Dennoch habe der Kongress sie monatelang unterstützt, sagt der Soziologe Omar Coronel von der Katholischen Universität in Peru. Boluarte kam durch Zufall ins Amt: „Sie hat keine eigene Machtbasis, sie hält nur durch, weil die Mehrheit im Kongress beschlossen hat, sie zu unterstützen – im Gegenzug dafür, dass Dina Boluarte alle Gesetzesinitiativen dieser Mehrheit im Parlament unterstützt.“ Gesetze zum Beispiel, die Korruption und Kriminalität im Land förderten.
„Sie hat den Bürgern den Rücken gekehrt und ihre Regierung wird immer autoritärer“, sagt Coronel. Jeder Kritiker würde als Feind Perus diskriminiert, als Krimineller oder Terrorist eingestuft.
Proteste haben sich ausgeweitet
Es ist nicht mehr nur die Generation Z. Es sind auch die Minibus- und LKW-Fahrer, die sich den Protesten angeschlossen haben. Sie leiden besonders unter der zunehmenden Unsicherheit im Land. Erpressungen, Entführungen und bewaffnete Raubüberfälle haben stark zugenommen. Und die Politik tue absolut nichts dagegen, sagt Julio Campos Cardenas, Vertreter der Transportgewerkschaft. „Gestern ein Verletzter, vorgestern ein Toter, vorgestern noch einer. Und wer soll das wiedergutmachen? Jeden Tag ein neuer Schock, das macht uns so wütend“, erklärt er.
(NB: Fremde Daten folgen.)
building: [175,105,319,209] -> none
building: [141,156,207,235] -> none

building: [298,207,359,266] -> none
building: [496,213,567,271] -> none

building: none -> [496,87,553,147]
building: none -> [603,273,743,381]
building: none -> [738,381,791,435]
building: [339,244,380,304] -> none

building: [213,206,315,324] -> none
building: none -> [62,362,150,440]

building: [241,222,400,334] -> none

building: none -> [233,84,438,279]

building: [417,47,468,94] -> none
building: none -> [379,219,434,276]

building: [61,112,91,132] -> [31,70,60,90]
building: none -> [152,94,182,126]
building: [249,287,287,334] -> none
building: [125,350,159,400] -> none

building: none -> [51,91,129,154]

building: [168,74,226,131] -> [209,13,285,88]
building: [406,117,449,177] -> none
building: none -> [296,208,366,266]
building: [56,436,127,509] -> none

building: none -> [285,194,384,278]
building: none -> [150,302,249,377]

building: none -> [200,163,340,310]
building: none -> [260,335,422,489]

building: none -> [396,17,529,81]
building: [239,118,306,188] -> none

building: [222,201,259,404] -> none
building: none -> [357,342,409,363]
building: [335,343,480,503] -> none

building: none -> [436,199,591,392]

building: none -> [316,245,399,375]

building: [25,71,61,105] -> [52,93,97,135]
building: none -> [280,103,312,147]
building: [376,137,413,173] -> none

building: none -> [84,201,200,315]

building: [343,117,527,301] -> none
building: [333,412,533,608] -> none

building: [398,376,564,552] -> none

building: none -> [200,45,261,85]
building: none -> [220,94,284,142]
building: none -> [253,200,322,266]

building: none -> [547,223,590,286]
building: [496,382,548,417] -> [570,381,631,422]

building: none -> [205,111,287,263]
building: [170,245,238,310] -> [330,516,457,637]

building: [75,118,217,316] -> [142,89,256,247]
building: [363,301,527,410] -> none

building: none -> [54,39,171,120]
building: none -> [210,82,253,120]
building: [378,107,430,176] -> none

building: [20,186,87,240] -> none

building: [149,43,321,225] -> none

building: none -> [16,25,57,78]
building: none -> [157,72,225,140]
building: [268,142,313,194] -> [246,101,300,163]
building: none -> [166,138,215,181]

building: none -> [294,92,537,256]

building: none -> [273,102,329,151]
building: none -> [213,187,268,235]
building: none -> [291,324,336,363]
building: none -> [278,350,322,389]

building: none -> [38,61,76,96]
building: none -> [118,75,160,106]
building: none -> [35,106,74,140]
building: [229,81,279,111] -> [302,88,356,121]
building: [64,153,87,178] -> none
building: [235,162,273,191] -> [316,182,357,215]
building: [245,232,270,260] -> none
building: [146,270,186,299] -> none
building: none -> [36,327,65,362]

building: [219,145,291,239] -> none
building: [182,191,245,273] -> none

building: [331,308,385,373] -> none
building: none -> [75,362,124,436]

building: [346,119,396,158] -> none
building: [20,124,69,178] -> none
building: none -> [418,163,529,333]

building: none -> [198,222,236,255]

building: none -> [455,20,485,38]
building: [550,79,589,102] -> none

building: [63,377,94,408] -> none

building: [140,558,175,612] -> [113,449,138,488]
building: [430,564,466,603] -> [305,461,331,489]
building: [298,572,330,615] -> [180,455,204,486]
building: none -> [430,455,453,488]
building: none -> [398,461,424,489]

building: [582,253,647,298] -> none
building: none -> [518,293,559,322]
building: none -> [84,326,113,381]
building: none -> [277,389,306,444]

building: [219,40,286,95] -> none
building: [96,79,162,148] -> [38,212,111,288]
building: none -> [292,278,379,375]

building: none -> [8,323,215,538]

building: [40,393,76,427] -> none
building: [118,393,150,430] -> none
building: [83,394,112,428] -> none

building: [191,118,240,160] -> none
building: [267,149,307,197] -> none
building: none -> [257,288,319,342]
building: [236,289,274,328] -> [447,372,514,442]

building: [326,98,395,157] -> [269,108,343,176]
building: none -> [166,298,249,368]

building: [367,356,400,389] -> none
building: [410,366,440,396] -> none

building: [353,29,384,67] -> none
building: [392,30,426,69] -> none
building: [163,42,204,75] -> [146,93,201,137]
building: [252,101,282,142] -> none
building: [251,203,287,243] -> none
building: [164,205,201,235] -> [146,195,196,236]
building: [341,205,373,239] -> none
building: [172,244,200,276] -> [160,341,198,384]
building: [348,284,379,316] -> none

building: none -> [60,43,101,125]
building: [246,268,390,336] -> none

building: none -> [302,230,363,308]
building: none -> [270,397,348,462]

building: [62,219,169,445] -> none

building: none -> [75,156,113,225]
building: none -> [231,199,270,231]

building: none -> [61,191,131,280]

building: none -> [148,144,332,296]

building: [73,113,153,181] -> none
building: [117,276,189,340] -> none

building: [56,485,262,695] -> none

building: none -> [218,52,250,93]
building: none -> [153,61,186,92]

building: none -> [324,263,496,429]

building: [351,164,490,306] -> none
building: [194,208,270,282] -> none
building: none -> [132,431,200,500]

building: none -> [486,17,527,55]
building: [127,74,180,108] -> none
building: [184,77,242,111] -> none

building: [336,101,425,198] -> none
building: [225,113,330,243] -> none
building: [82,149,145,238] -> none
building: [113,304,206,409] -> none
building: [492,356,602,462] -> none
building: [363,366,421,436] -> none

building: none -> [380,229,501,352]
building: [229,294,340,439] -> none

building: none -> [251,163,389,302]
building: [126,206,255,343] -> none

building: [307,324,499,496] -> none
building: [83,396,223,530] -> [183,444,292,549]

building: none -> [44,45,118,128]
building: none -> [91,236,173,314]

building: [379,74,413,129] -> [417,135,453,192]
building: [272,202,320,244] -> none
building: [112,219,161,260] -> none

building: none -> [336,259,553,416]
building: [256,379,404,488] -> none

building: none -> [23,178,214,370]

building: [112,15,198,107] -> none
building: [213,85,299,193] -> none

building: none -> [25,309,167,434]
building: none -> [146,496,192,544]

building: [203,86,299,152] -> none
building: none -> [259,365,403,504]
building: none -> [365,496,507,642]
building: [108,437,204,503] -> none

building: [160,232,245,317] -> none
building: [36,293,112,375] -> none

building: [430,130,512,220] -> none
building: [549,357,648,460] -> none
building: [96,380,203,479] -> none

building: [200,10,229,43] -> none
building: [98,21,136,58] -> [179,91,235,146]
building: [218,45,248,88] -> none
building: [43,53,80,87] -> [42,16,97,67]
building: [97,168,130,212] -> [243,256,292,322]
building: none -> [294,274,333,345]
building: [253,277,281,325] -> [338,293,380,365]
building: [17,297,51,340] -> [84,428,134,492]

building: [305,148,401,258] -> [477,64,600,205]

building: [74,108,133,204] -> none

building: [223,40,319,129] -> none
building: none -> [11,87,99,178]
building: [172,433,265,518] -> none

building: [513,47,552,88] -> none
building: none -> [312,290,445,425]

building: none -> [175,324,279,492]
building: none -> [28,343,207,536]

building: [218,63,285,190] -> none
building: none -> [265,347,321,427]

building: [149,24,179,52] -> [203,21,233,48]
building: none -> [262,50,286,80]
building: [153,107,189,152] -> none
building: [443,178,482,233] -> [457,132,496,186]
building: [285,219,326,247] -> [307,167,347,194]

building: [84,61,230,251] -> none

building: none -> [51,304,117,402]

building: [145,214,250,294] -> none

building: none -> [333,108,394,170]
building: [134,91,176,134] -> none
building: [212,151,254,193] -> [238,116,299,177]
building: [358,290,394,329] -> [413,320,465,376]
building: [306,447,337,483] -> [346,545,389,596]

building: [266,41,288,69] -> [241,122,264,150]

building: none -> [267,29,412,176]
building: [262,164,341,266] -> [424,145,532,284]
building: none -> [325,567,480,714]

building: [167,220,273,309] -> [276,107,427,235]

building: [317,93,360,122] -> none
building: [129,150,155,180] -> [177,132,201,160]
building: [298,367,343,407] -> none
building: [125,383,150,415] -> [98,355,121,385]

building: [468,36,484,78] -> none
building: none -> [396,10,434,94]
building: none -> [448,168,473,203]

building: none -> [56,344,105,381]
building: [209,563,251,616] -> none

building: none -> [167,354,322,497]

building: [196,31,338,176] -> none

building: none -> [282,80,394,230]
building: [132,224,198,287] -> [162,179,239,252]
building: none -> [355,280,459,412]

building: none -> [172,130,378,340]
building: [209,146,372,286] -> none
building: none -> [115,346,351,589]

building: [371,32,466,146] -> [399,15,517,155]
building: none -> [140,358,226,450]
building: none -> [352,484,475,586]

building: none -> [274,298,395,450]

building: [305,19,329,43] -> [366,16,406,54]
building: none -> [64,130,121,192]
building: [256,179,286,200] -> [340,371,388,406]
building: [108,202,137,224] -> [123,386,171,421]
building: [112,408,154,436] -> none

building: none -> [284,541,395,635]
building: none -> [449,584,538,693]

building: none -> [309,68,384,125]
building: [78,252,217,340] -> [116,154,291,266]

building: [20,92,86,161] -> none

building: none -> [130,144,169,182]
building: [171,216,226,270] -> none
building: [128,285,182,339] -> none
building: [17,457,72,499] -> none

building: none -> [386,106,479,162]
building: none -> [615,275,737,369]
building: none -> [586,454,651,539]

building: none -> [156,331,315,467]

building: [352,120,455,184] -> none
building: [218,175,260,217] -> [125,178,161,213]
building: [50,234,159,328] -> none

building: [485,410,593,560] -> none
Mindestens 47 Autofahrer wurden inzwischen von Banden der organisierten Kriminalität getötet – am Mittwoch kam es zu einer weiteren Schießerei bei einem Konzert einer beliebten Cumbia-Band. Auch der Kongress zog die Reißleine – und stimmte für die Amtsenthebung Boluartes. Der Grund: „permanente moralische Inkompetenz“.
Nun soll Parlamentspräsident José Jeri das Land bis zu den Wahlen im April nächsten Jahres regieren – doch das werde die Proteste nicht stoppen, sagt Guillermo Malo von der Ninasonqo-Brigade – schließlich sei auch der Kongress selbst Teil des Problems.
Dennoch hat er Hoffnung: Wir haben gesehen, dass sich die Politik bewegt, wenn der Druck aus der Zivilbevölkerung massiv wird.